Union tactics to organize under review by high court

2 cases seen as critical to cause of big labor

11/11/2013
NEW YORK TIMES

WASHINGTON — Labor leaders and businesses are closely watching a Supreme Court case to be argued Wednesday that involves a popular strategy used by unions to organize hundreds of thousands of workers.

That strategy — widely deployed by the Service Employees International Union and the Unite Here hotel workers union — involves pressuring an employer into signing a so-called neutrality agreement in which the employer promises not to oppose a unionization drive.

By some estimates, more than half of the recent successful unionization campaigns involve such agreements, which sometimes allow union organizers onto company property to talk with workers.

Benjamin Sachs, a professor of labor law at Harvard Law School, said the case before the Supreme Court was potentially “the most significant labor case in a generation.”

Mr. Sachs said that if the court ruled against labor, it could hobble significantly efforts by private-sector unions to organize workers.

He added that the other big labor case the Supreme Court has agreed to hear this session could have a significant effect on public-sector unions. In that case, a home-care worker has asked the court to rule that the state of Illinois violated her First Amendment rights by requiring her to pay “fair-share” fees, much like dues, to a union she did not support.

In the case being argued on Wednesday, an employee of Mardi Gras Gaming in Florida sued Unite Here, asserting that its neutrality agreement with the company was illegal. The 11th U.S. Circuit Court of Appeals ruled in his favor, finding that the agreement was a “thing of value” that federal labor law bars employers from giving to any union or union official.

The National Right to Work Legal Defense Foundation, which helped the Mardi Gras employee, Martin Mulhall, bring the case, said another prevalent union tactic — in which unions get employers to agree to use “card check” rather than a secret ballot election to determine whether a majority of workers want a union — should also be considered an illegal thing of value.

With card check, union organizers ask workers to sign cards saying they support a union and if a majority of workers sign them, the union presents the cards to the employer so the employer will recognize the union.

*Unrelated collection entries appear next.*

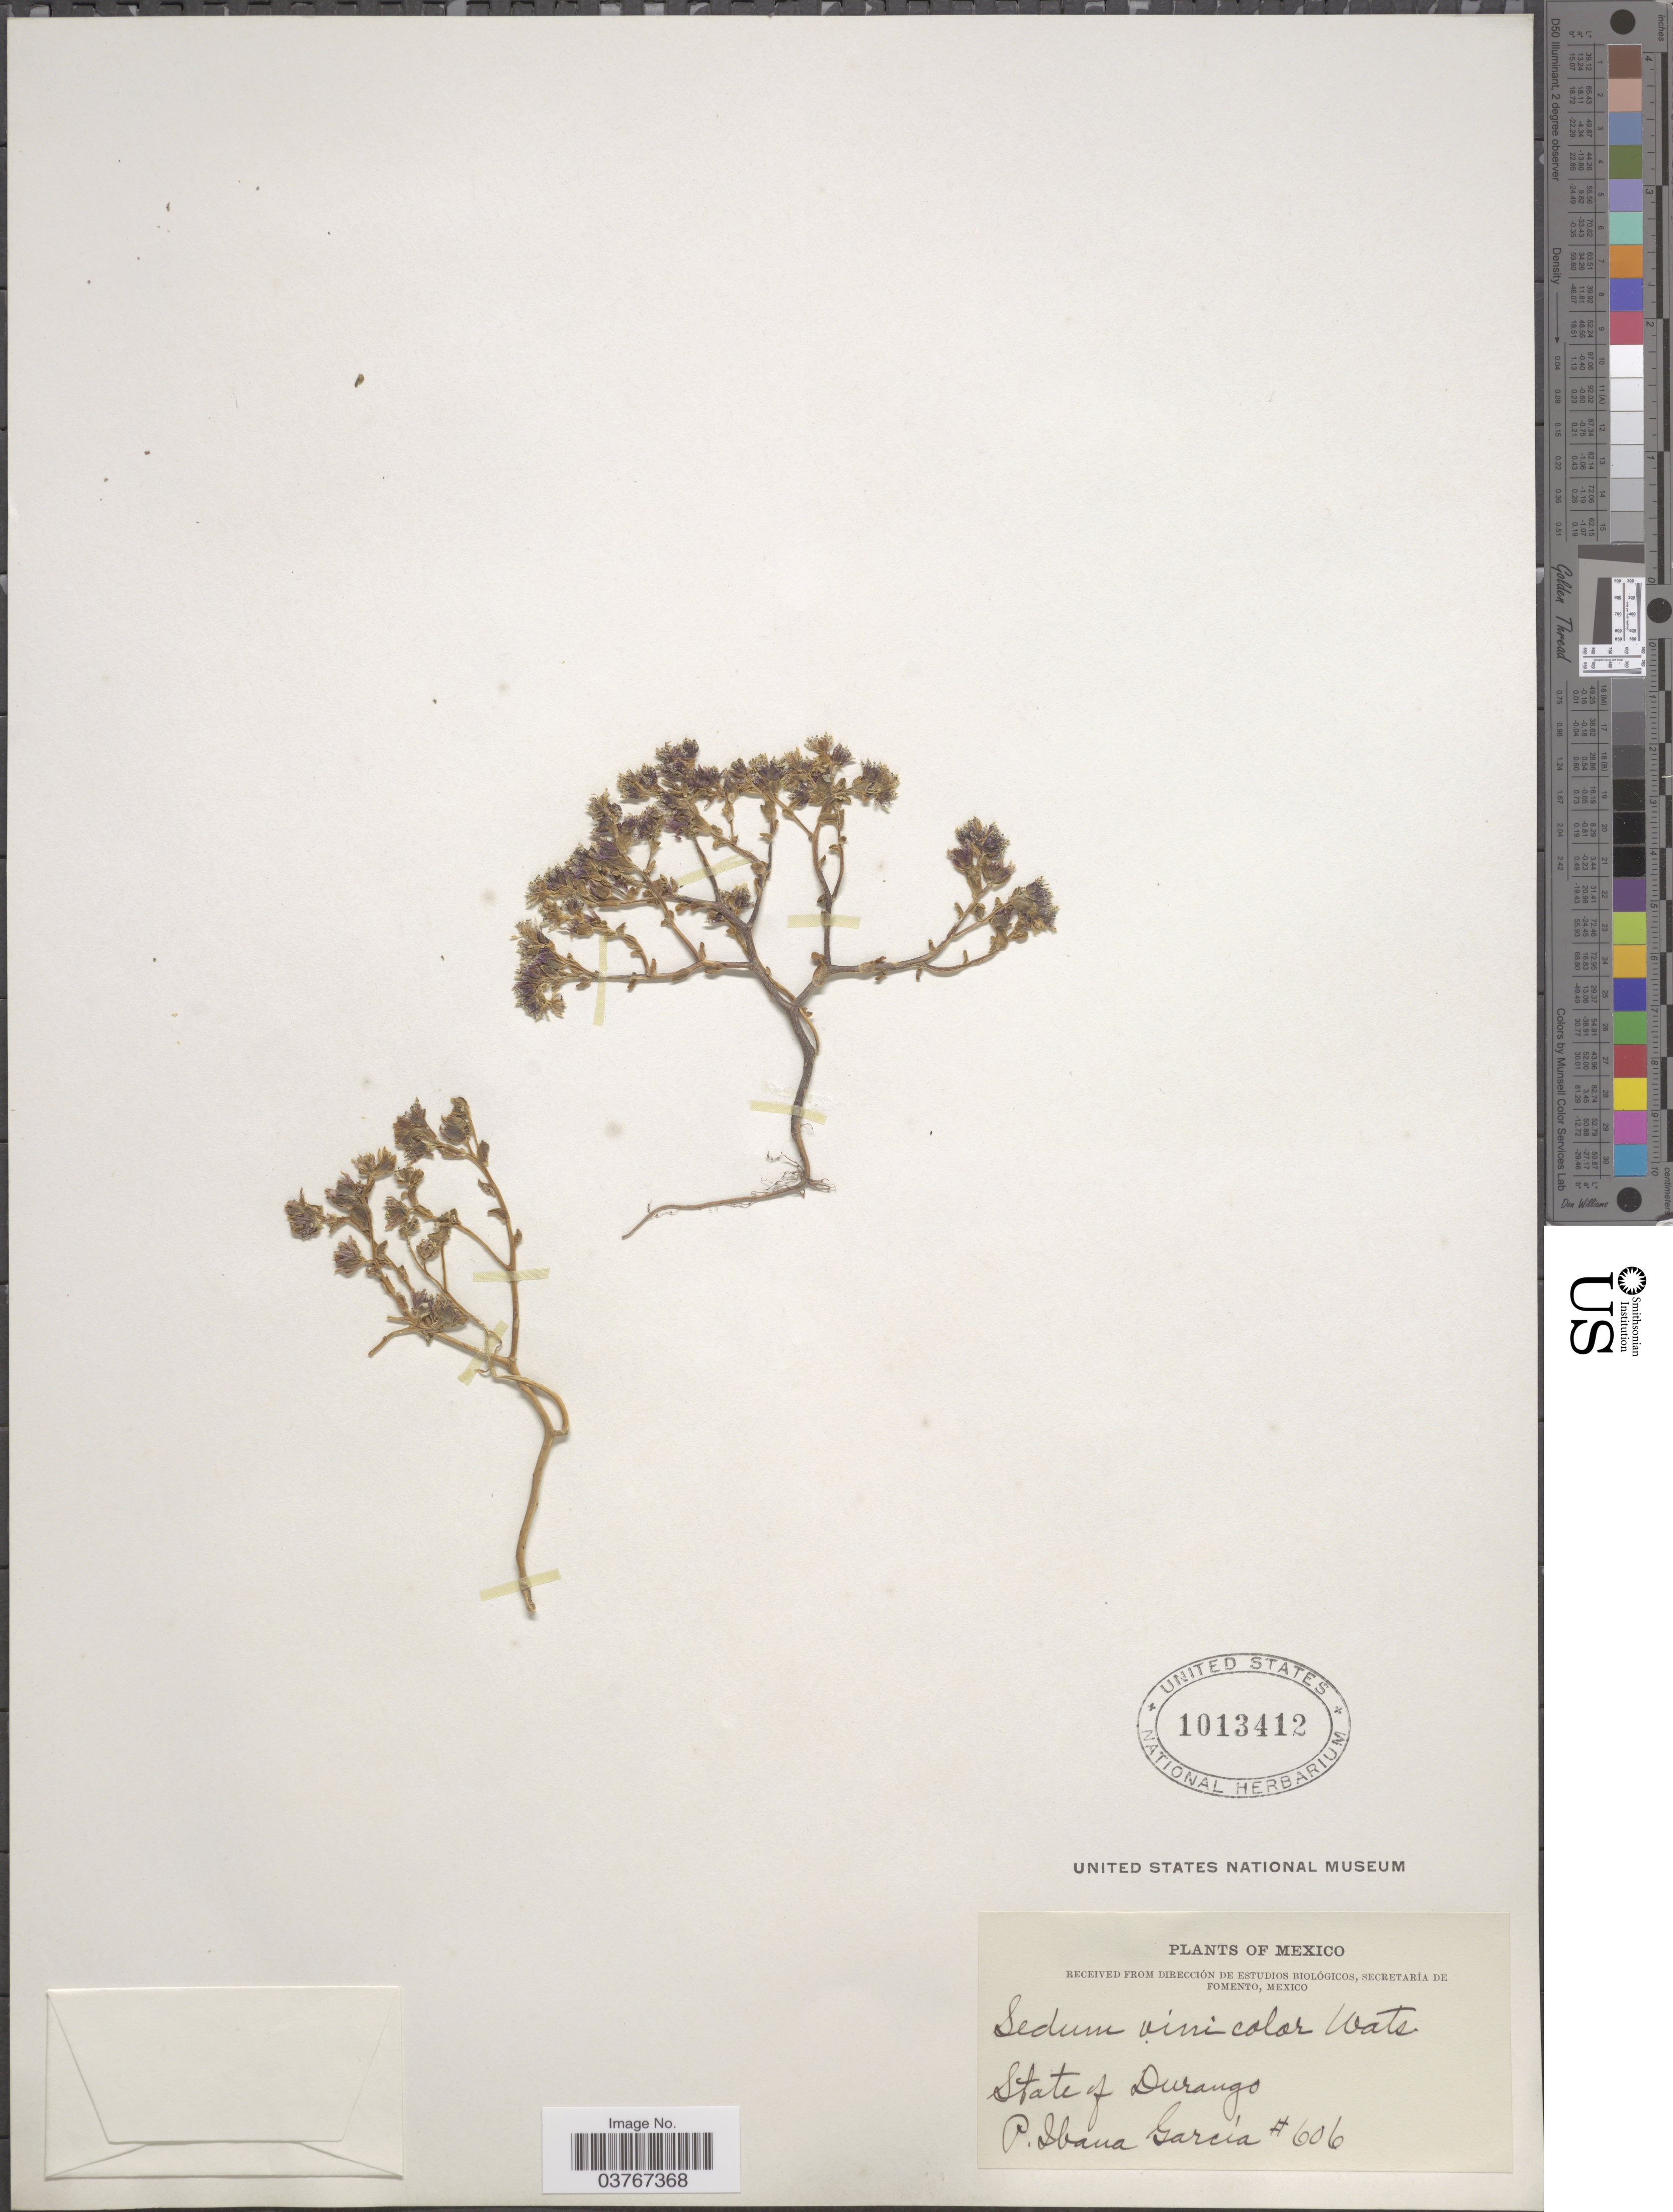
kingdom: Plantae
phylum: Tracheophyta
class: Magnoliopsida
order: Saxifragales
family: Crassulaceae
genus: Sedum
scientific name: Sedum vinicolor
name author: S. Watson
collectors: P. I. Garcia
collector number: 606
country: Mexico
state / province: Durango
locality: State of Durango.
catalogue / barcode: US 1013412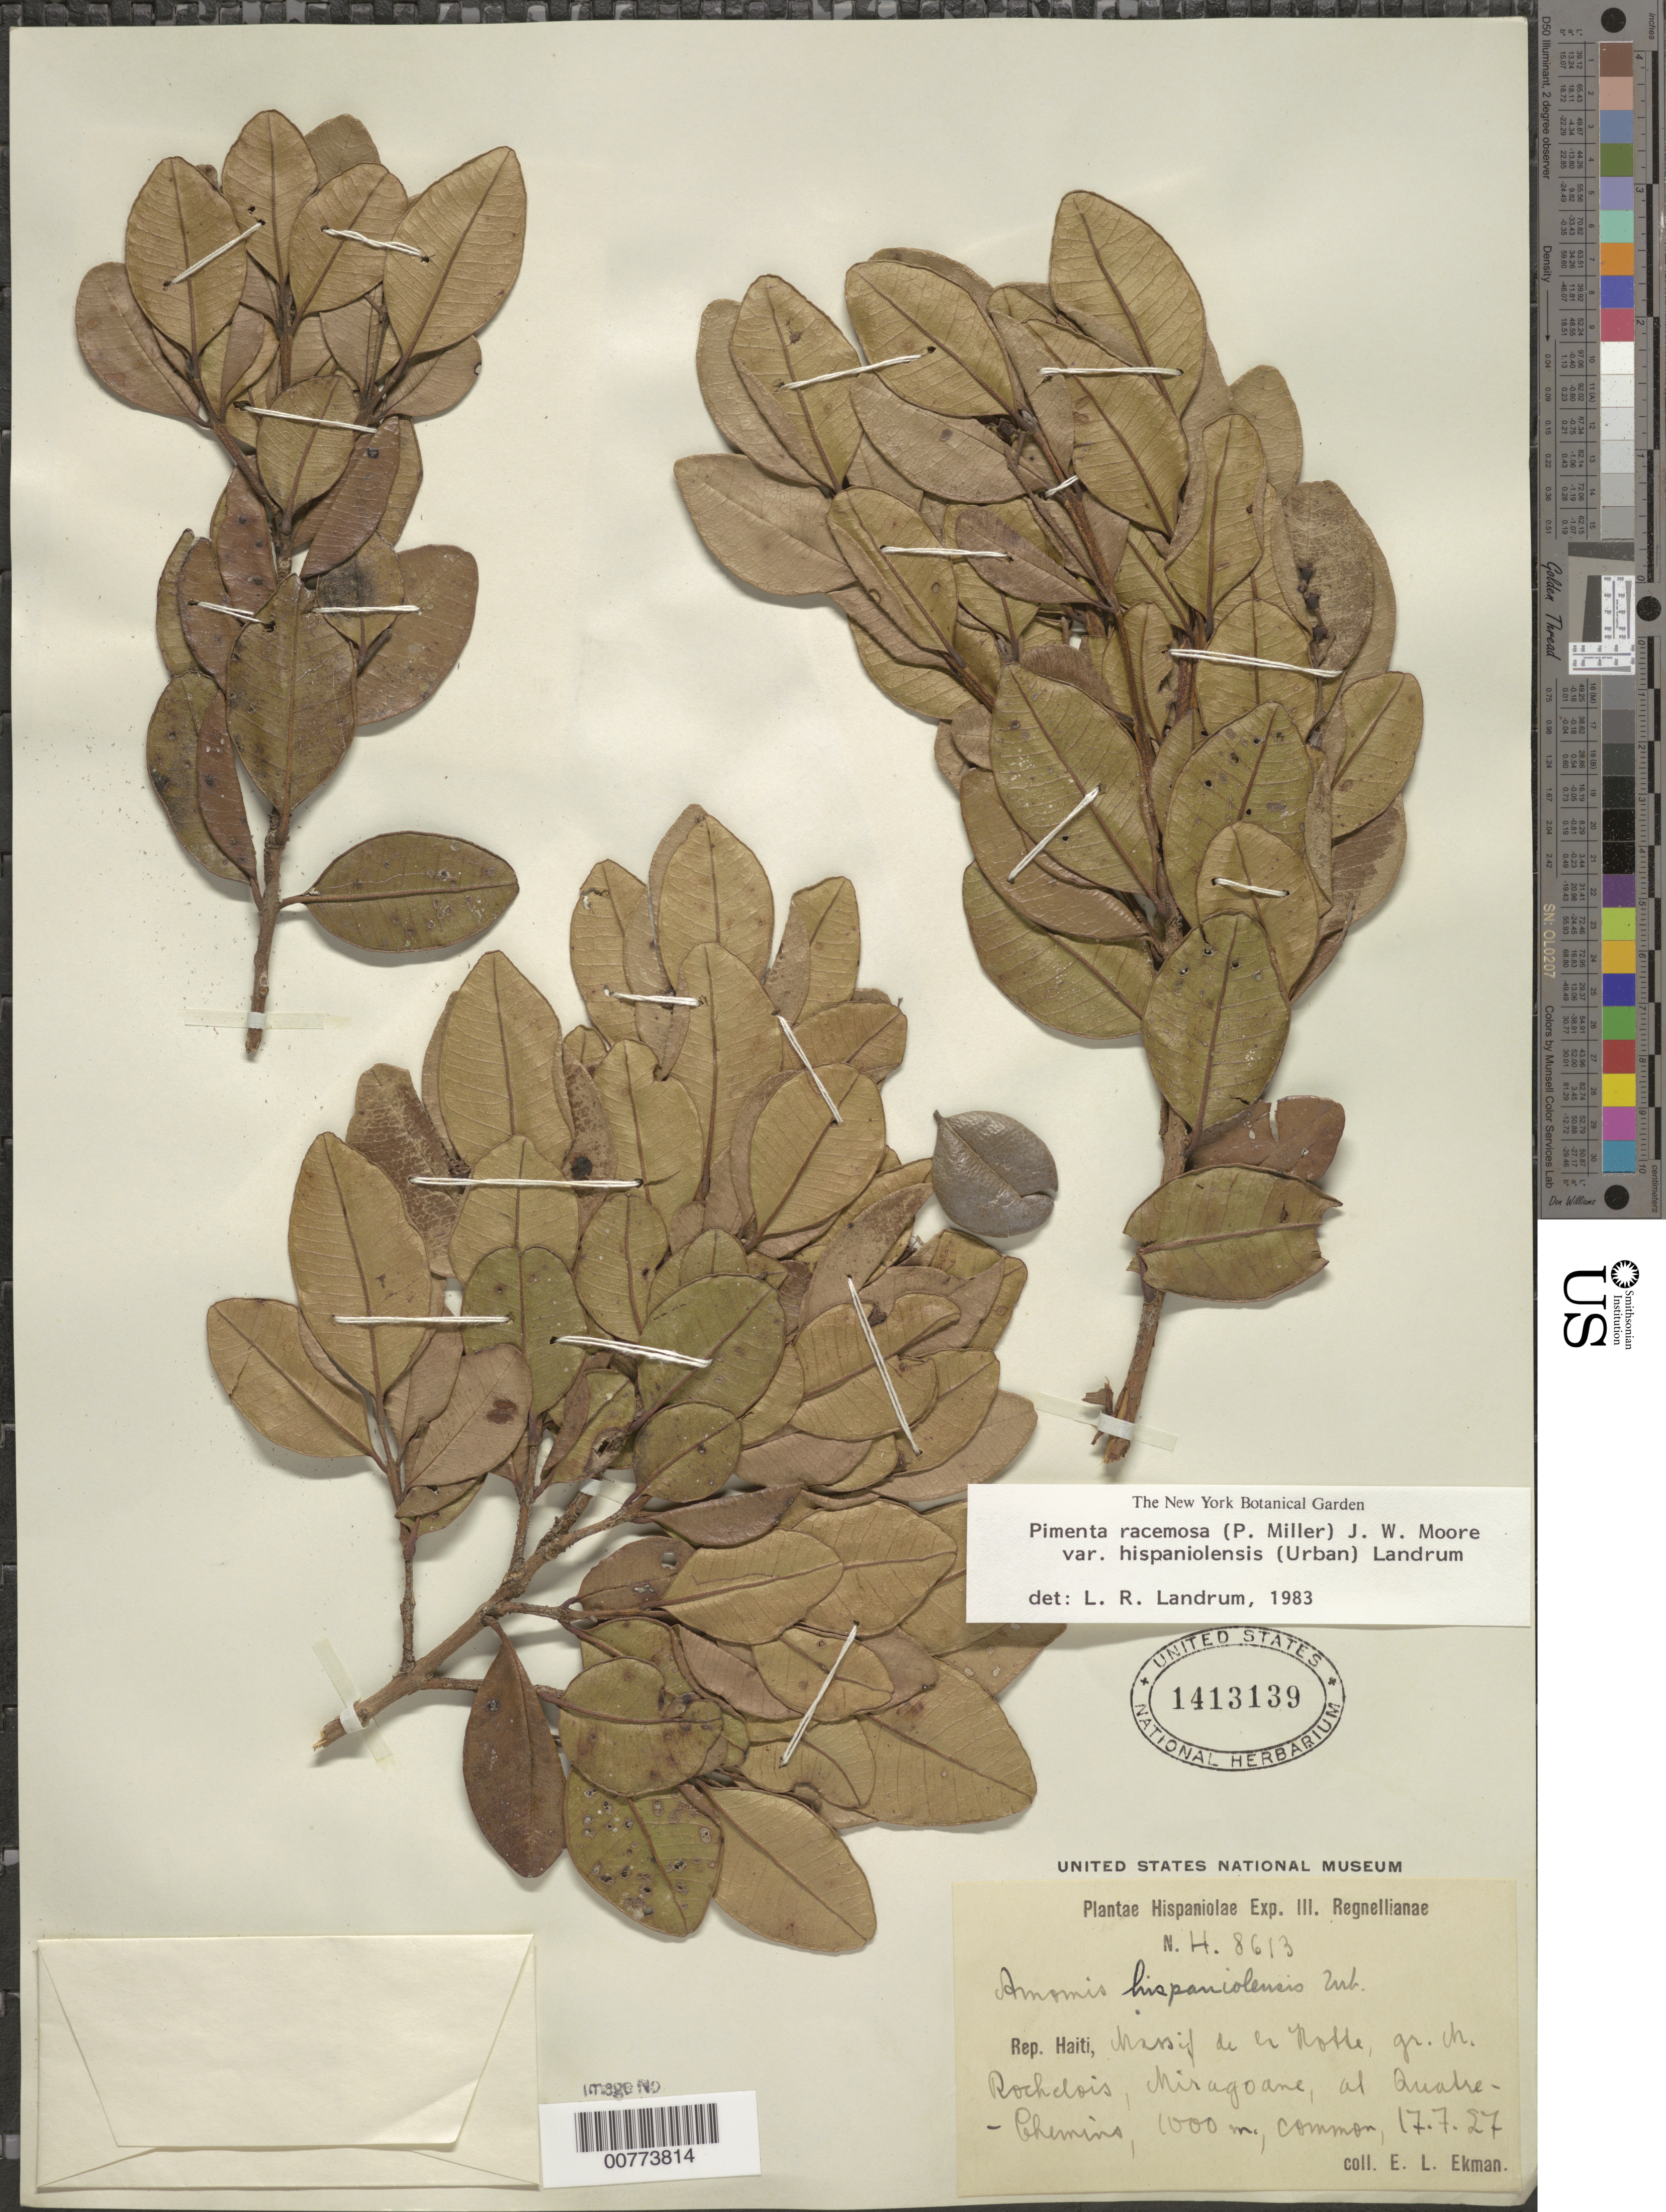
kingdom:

As part of its neutrality agreement, Mardi Gras Gaming agreed to permit card check. In exchange Unite Here pledged to back a casino gambling ballot initiative, spending more than $100,000 on the effort, and not to picket or strike Mardi Gras during its unionization drive.

Craig Becker, general counsel of the AFL-CIO, said the Right to Work group’s legal theory to bar such agreements “would criminalize a large swath of ordinary, voluntary labor-management relations.”

“Under their theory,” Mr. Becker said, “parties cannot agree to this, the employer can’t give it unilaterally, and the union can’t even ask for it. The implications are really sweeping.”

Mr. Becker argued that when Congress barred employers from giving union officials a “thing of value,” the legislation was intended to prohibit gifts such as Cadillacs that could improperly influence officials.

Mr. Becker said neutrality agreements should not be considered such corrupt “things of value” that the law addressed.